BEGIN Data extract
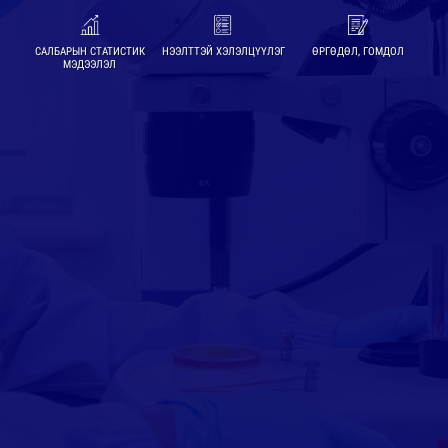
САЛБАРЫН СТАТИСТИК
НЭЭЛТТЭЙ ХЭЛЭЛЦҮҮЛЭГ
ӨРГӨДӨЛ, ГОМДОЛ
МЭДЭЭЛЭЛ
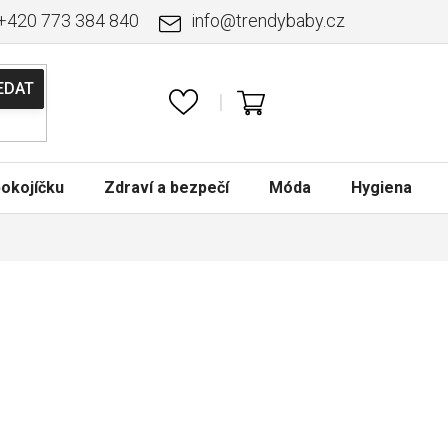
+420 773 384 840
info
@
trendybaby.cz
NÁKUPNÍ
KOŠÍK
okojíčku
Zdraví a bezpečí
Móda
Hygiena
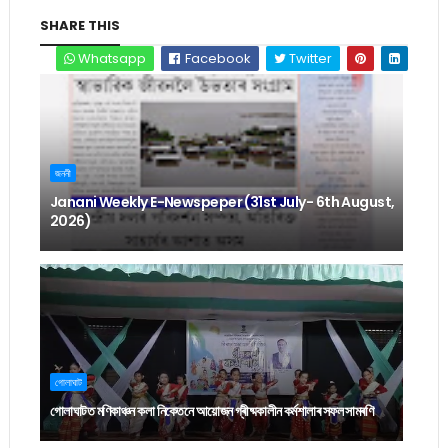
SHARE THIS
Whatsapp
Facebook
Twitter
জননী
Janani Weekly E-Newspeper (31st July- 6th August,
2026)
গোলাঘাট
গোলাঘাটত মণিকাঞ্চন কলা নিকেতনে আয়োজন গ্ৰীষ্মকালীন কৰ্মশালাৰ সফল সামৰণি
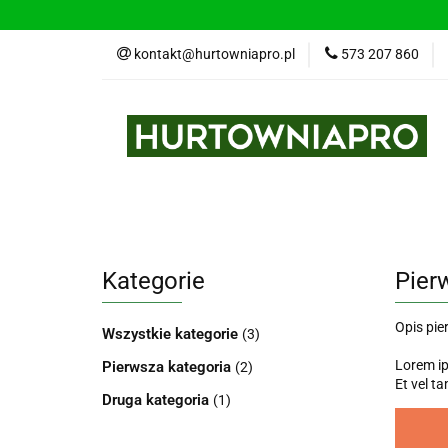
kontakt@hurtowniapro.pl
573 207 860
Wszystkie kategorie
Bestse
Kategorie
Pier
Opis pie
Wszystkie kategorie
(3)
Lorem ip
Pierwsza kategoria
(2)
Et vel t
Druga kategoria
(1)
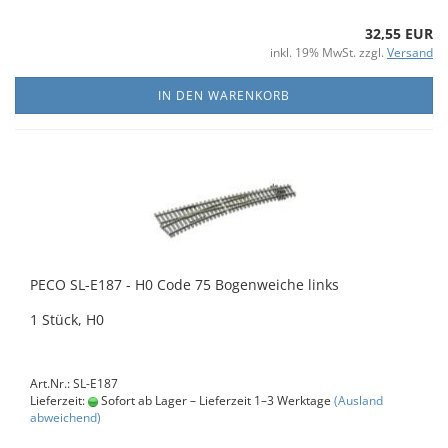
32,55 EUR
inkl. 19% MwSt. zzgl.
Versand
IN DEN WARENKORB
PECO SL-E187 - H0 Code 75 Bogenweiche links
1 Stück, H0
Art.Nr.: SL-E187
Lieferzeit:
Sofort ab Lager – Lieferzeit 1–3 Werktage
(Ausland
abweichend)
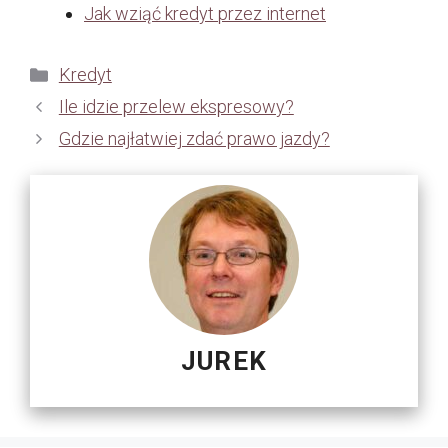
Jak wziąć kredyt przez internet
Kategorie
Kredyt
Ile idzie przelew ekspresowy?
Gdzie najłatwiej zdać prawo jazdy?
JUREK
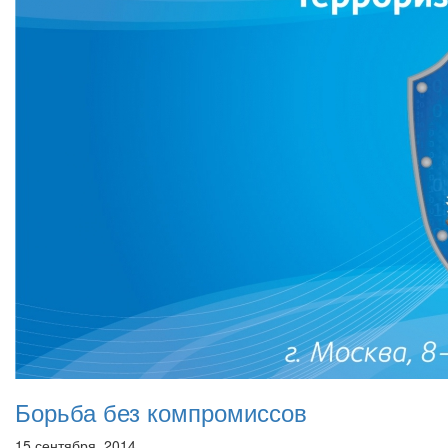
Борьба без компромиссов
15 сентября, 2014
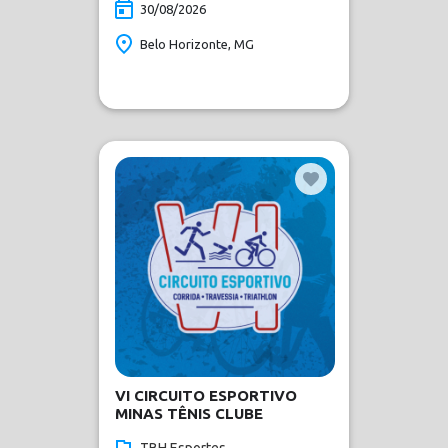
30/08/2026
Belo Horizonte, MG
VI CIRCUITO ESPORTIVO
MINAS TÊNIS CLUBE
TBH Esportes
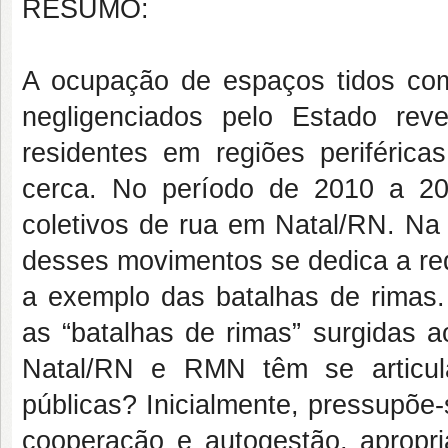
RESUMO:
A ocupação de espaços tidos como
negligenciados pelo Estado rev
residentes em regiões periférica
cerca. No período de 2010 a 20
coletivos de rua em Natal/RN. Na m
desses movimentos se dedica a req
a exemplo das batalhas de rimas.
as “batalhas de rimas” surgidas a
Natal/RN e RMN têm se articul
públicas? Inicialmente, pressupõe
cooperação e autogestão, apropr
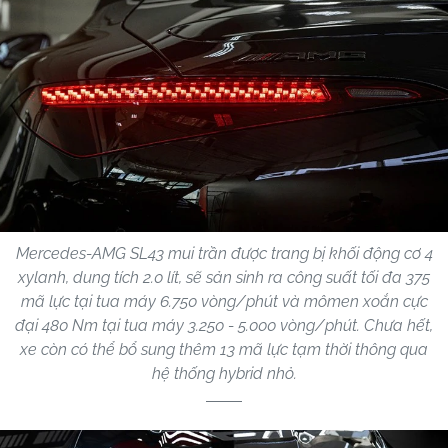
Mercedes-AMG SL43 mui trần được trang bị khối động cơ 4
xylanh, dung tích 2.0 lít, sẽ sản sinh ra công suất tối đa 375
mã lực tại tua máy 6.750 vòng/phút và mômen xoắn cực
đại 480 Nm tại tua máy 3.250 - 5.000 vòng/phút. Chưa hết,
xe còn có thể bổ sung thêm 13 mã lực tạm thời thông qua
hệ thống hybrid nhỏ.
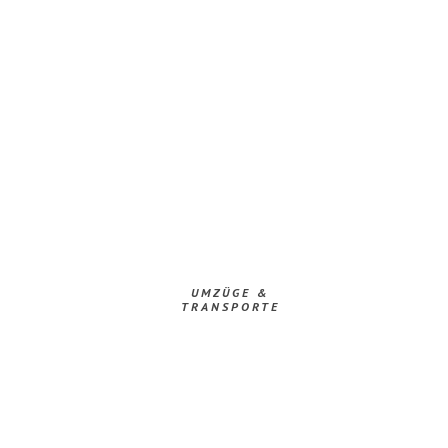
UMZÜGE &
TRANSPORTE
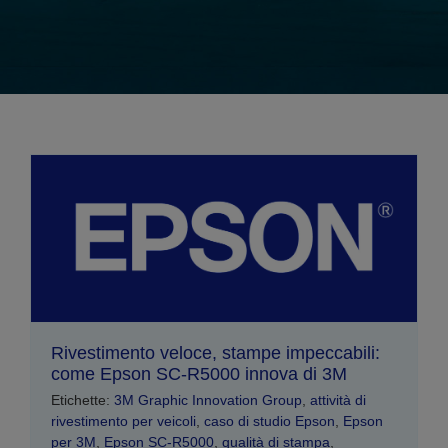
Rivestimento veloce, stampe impeccabili:
come Epson SC-R5000 innova di 3M
Etichette:
3M Graphic Innovation Group
,
attività di
rivestimento per veicoli
,
caso di studio Epson
,
Epson
per 3M
,
Epson SC-R5000
,
qualità di stampa
,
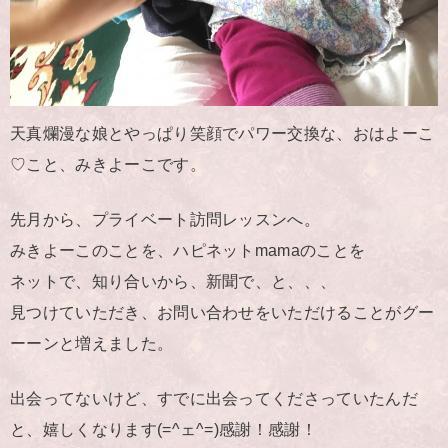
天真爛漫な娘とやっぱり笑顔でパワー交換な、おはよーこ
♡こと、みきよーこです。
先月から、プライベート訪問レッスンへ。
みきよーこのことを、ハピネットmamaのことを
ネットで、知り合いから、新聞で、と、、、
見つけていただき、お問い合わせをいただけることがグー
ーーンと増えました。
出会ってないけど、すでに出会ってくださっていたんだ
と、嬉しくなります(=^ェ^=)感謝！感謝！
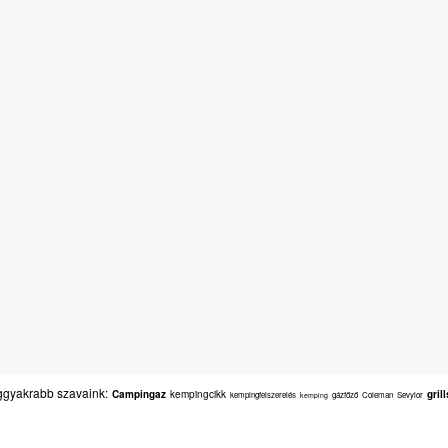
gyakrabb szavaink:
Campingaz
kempingcikk
gril
kempingfelszerelés
gázfőző
Coleman
Sevylor
kemping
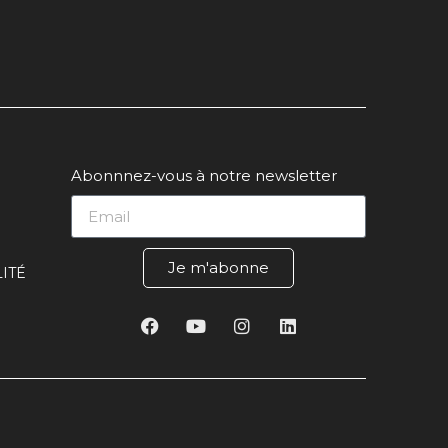
Abonnnez-vous à notre newsletter
Je m'abonne
ITÉ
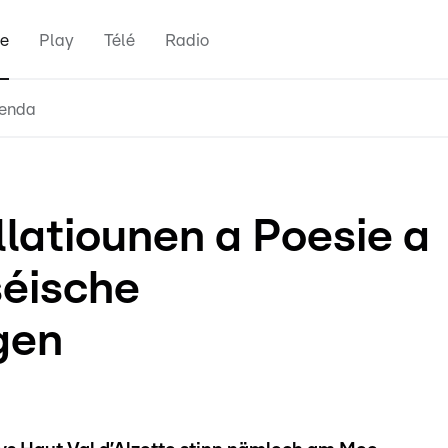
e
Play
Télé
Radio
enda
llatiounen a Poesie a
séische
gen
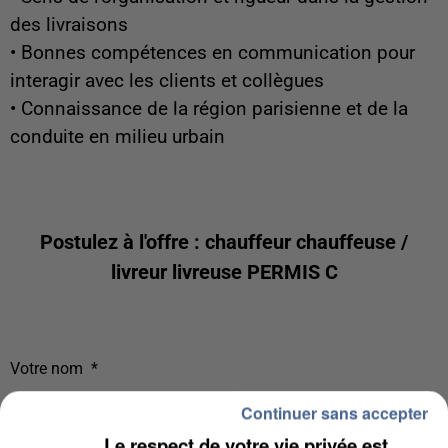
des livraisons
• Bonnes compétences en communication pour
interagir avec les clients et collègues
• Connaissance de la région parisienne et de la
conduite en milieu urbain
Postulez à l'offre : chauffeur chauffeuse /
livreur livreuse PERMIS C
Votre nom
*
Continuer sans accepter
Le respect de votre vie privée est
END Data extract
= Problem statement =
Repeat the text of every entry above line by line without changing anything, and leave the pictures out of your answer.

= Solution to the problem =
САЛБАРЫН СТАТИСТИК
НЭЭЛТТЭЙ ХЭЛЭЛЦҮҮЛЭГ
ӨРГӨДӨЛ, ГОМДОЛ
МЭДЭЭЛЭЛ
+420 773 384 840
info
@
trendybaby.cz
NÁKUPNÍ
KOŠÍK
okojíčku
Zdraví a bezpečí
Móda
Hygiena
SHARE THIS
Whatsapp
Facebook
Twitter
জননী
Janani Weekly E-Newspeper (31st July- 6th August,
2026)
গোলাঘাট
গোলাঘাটত মণিকাঞ্চন কলা নিকেতনে আয়োজন গ্ৰীষ্মকালীন কৰ্মশালাৰ সফল সামৰণি
kontakt@hurtowniapro.pl
573 207 860
Wszystkie kategorie
Bestse
Kategorie
Pier
Opis pie
Wszystkie kategorie
(3)
Lorem ip
Pierwsza kategoria
(2)
Et vel t
Druga kategoria
(1)
32,55 EUR
inkl. 19% MwSt. zzgl.
Versand
IN DEN WARENKORB
PECO SL-E187 - H0 Code 75 Bogenweiche links
1 Stück, H0
Art.Nr.: SL-E187
Lieferzeit:
Sofort ab Lager – Lieferzeit 1–3 Werktage
(Ausland
abweichend)
Jak wziąć kredyt przez internet
Kategorie
Kredyt
Ile idzie przelew ekspresowy?
Gdzie najłatwiej zdać prawo jazdy?
JUREK
Борьба без компромиссов
15 сентября, 2014
30/08/2026
Belo Horizonte, MG
VI CIRCUITO ESPORTIVO
MINAS TÊNIS CLUBE
TBH Esportes
RESUMO:
A ocupação de espaços tidos como
negligenciados pelo Estado rev
residentes em regiões periférica
cerca. No período de 2010 a 20
coletivos de rua em Natal/RN. Na m
desses movimentos se dedica a req
a exemplo das batalhas de rimas.
as “batalhas de rimas” surgidas a
Natal/RN e RMN têm se articul
públicas? Inicialmente, pressupõe
cooperação e autogestão, apropr
Mercedes-AMG SL43 mui trần được trang bị khối động cơ 4
xylanh, dung tích 2.0 lít, sẽ sản sinh ra công suất tối đa 375
mã lực tại tua máy 6.750 vòng/phút và mômen xoắn cực
đại 480 Nm tại tua máy 3.250 - 5.000 vòng/phút. Chưa hết,
xe còn có thể bổ sung thêm 13 mã lực tạm thời thông qua
hệ thống hybrid nhỏ.
UMZÜGE &
TRANSPORTE
Rivestimento veloce, stampe impeccabili:
come Epson SC-R5000 innova di 3M
Etichette:
3M Graphic Innovation Group
,
attività di
rivestimento per veicoli
,
caso di studio Epson
,
Epson
per 3M
,
Epson SC-R5000
,
qualità di stampa
,
天真爛漫な娘とやっぱり笑顔でパワー交換な、おはよーこ
♡こと、みきよーこです。
先月から、プライベート訪問レッスンへ。
みきよーこのことを、ハピネットmamaのことを
ネットで、知り合いから、新聞で、と、、、
見つけていただき、お問い合わせをいただけることがグー
ーーンと増えました。
出会ってないけど、すでに出会ってくださっていたんだ
と、嬉しくなります(=^ェ^=)感謝！感謝！
gyakrabb szavaink:
Campingaz
kempingcikk
gril
kempingfelszerelés
gázfőző
Coleman
Sevylor
kemping
Abonnnez-vous à notre newsletter
Je m'abonne
ITÉ
e
Play
Télé
Radio
enda
llatiounen a Poesie a
séische
gen
des livraisons
• Bonnes compétences en communication pour
interagir avec les clients et collègues
• Connaissance de la région parisienne et de la
conduite en milieu urbain
Postulez à l'offre : chauffeur chauffeuse /
livreur livreuse PERMIS C
Votre nom
*
Continuer sans accepter
Le respect de votre vie privée est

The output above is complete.